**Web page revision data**

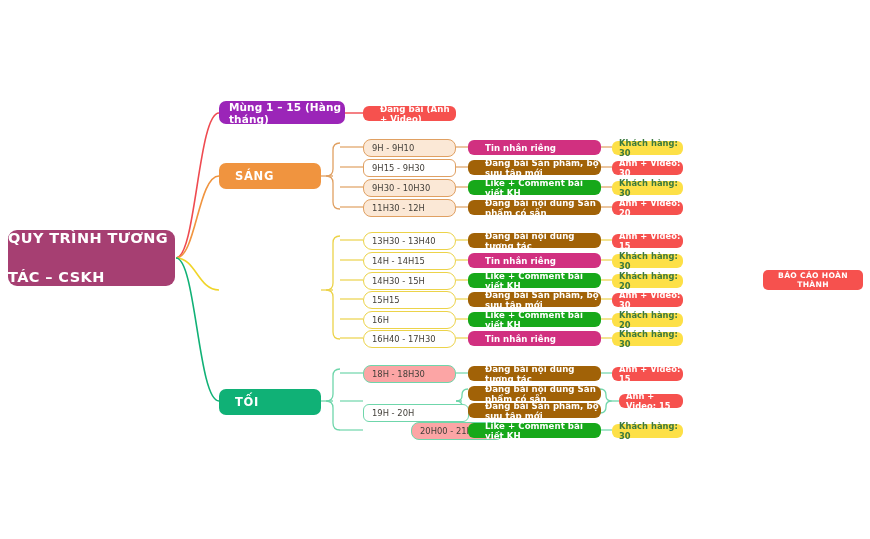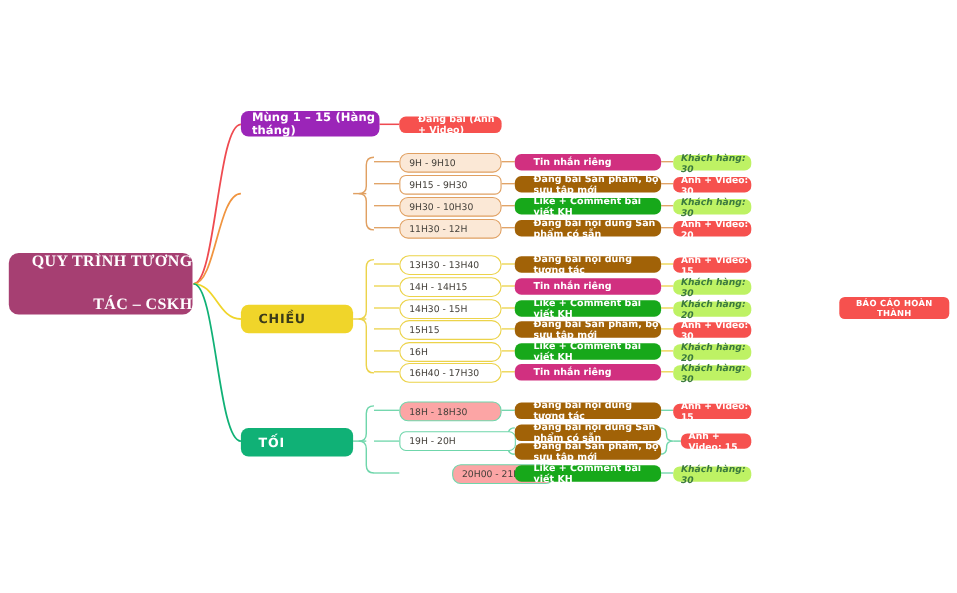--- a/index.html
+++ b/index.html
@@ -45,7 +45,7 @@
   
   .badge{border-radius:6px;font-size:8.3px;font-weight:700;height:14px;
          padding-left:7px;letter-spacing:.05px;}
-  .badge-kh{background:#bef264;color:#3b7a3f;font-style:italic;}
+  .badge-kh{background:#fde047;color:#3b7a3f;}
   .badge-av{background:#f6514e;color:#ffffff;}
 
   .report{position:absolute;left:763px;top:270px;width:100px;height:20px;

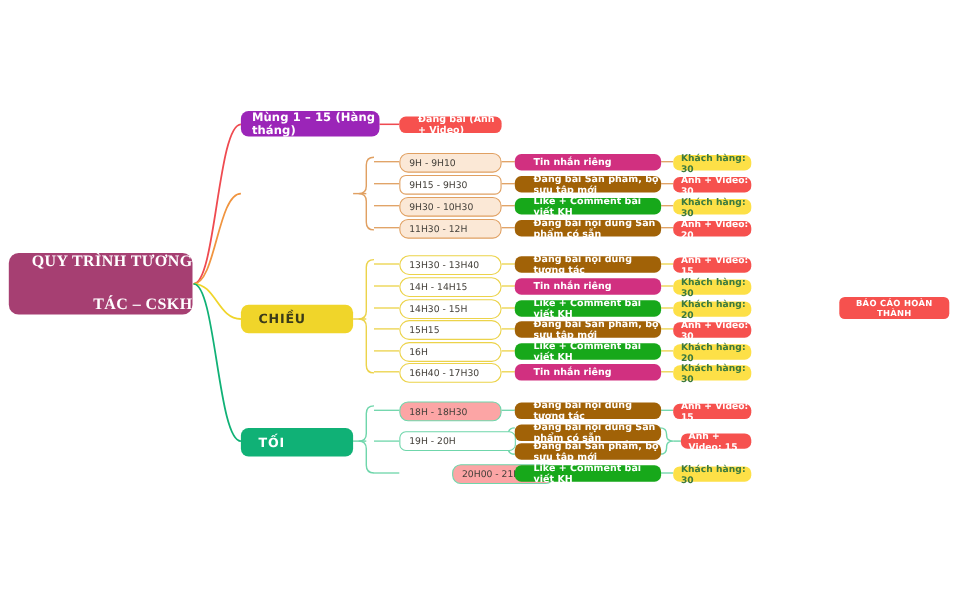--- a/index.html
+++ b/index.html
@@ -130,6 +130,9 @@
     <span>Đăng bài (Ảnh + Video)</span>
   </div>
 
+  <div class="node cat cat-sang">
+    <span>SÁNG</span>
+  </div>
 
   <div class="node time alt" style="left:363px;top:139px;width:93px;">
     <span>9H - 9H10</span>

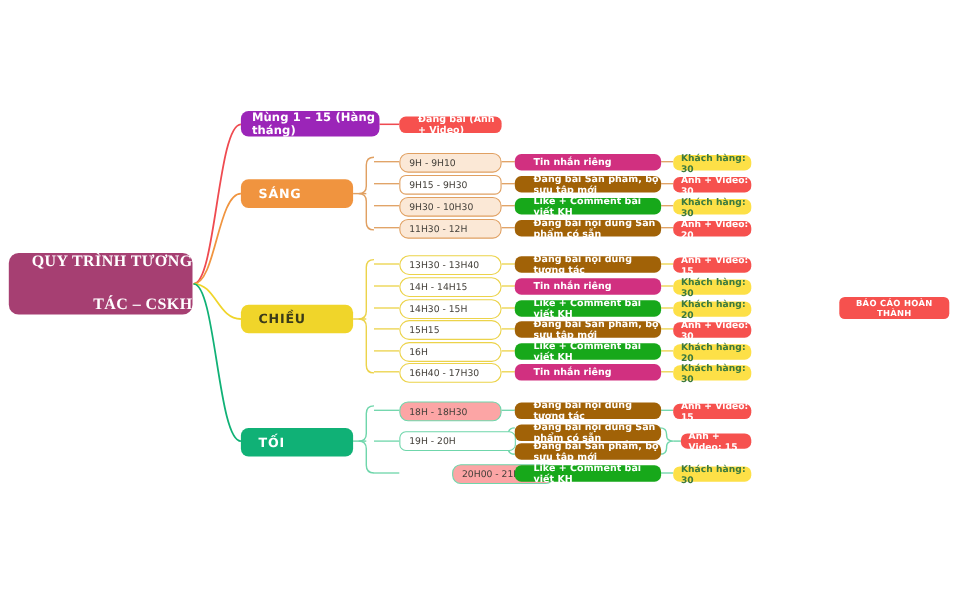--- a/index.html
+++ b/index.html
@@ -16,7 +16,7 @@
   .central{left:8px;top:230px;width:167px;height:56px;background:#a63f72;
     border-radius:9px;color:#fff;font-size:14.5px;font-weight:600;letter-spacing:.4px;
     justify-content:center;text-align:center;line-height:1.35;}
-  .central span{text-align:right;font-family:Liberation Serif, serif;}
+  .central span{text-align:left;}
 
   
   .cat{border-radius:7px;color:#fff;font-size:11.5px;font-weight:700;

**PROBLEM DETAILS**
Each record above must be retyped exactly, minus its pictures.

**RESPONSE BOX**
--- a/index.html
+++ b/index.html
@@ -45,7 +45,7 @@
   
   .badge{border-radius:6px;font-size:8.3px;font-weight:700;height:14px;
          padding-left:7px;letter-spacing:.05px;}
-  .badge-kh{background:#bef264;color:#3b7a3f;font-style:italic;}
+  .badge-kh{background:#fde047;color:#3b7a3f;}
   .badge-av{background:#f6514e;color:#ffffff;}
 
   .report{position:absolute;left:763px;top:270px;width:100px;height:20px;

--- a/index.html
+++ b/index.html
@@ -130,6 +130,9 @@
     <span>Đăng bài (Ảnh + Video)</span>
   </div>
 
+  <div class="node cat cat-sang">
+    <span>SÁNG</span>
+  </div>
 
   <div class="node time alt" style="left:363px;top:139px;width:93px;">
     <span>9H - 9H10</span>

--- a/index.html
+++ b/index.html
@@ -16,7 +16,7 @@
   .central{left:8px;top:230px;width:167px;height:56px;background:#a63f72;
     border-radius:9px;color:#fff;font-size:14.5px;font-weight:600;letter-spacing:.4px;
     justify-content:center;text-align:center;line-height:1.35;}
-  .central span{text-align:right;font-family:Liberation Serif, serif;}
+  .central span{text-align:left;}
 
   
   .cat{border-radius:7px;color:#fff;font-size:11.5px;font-weight:700;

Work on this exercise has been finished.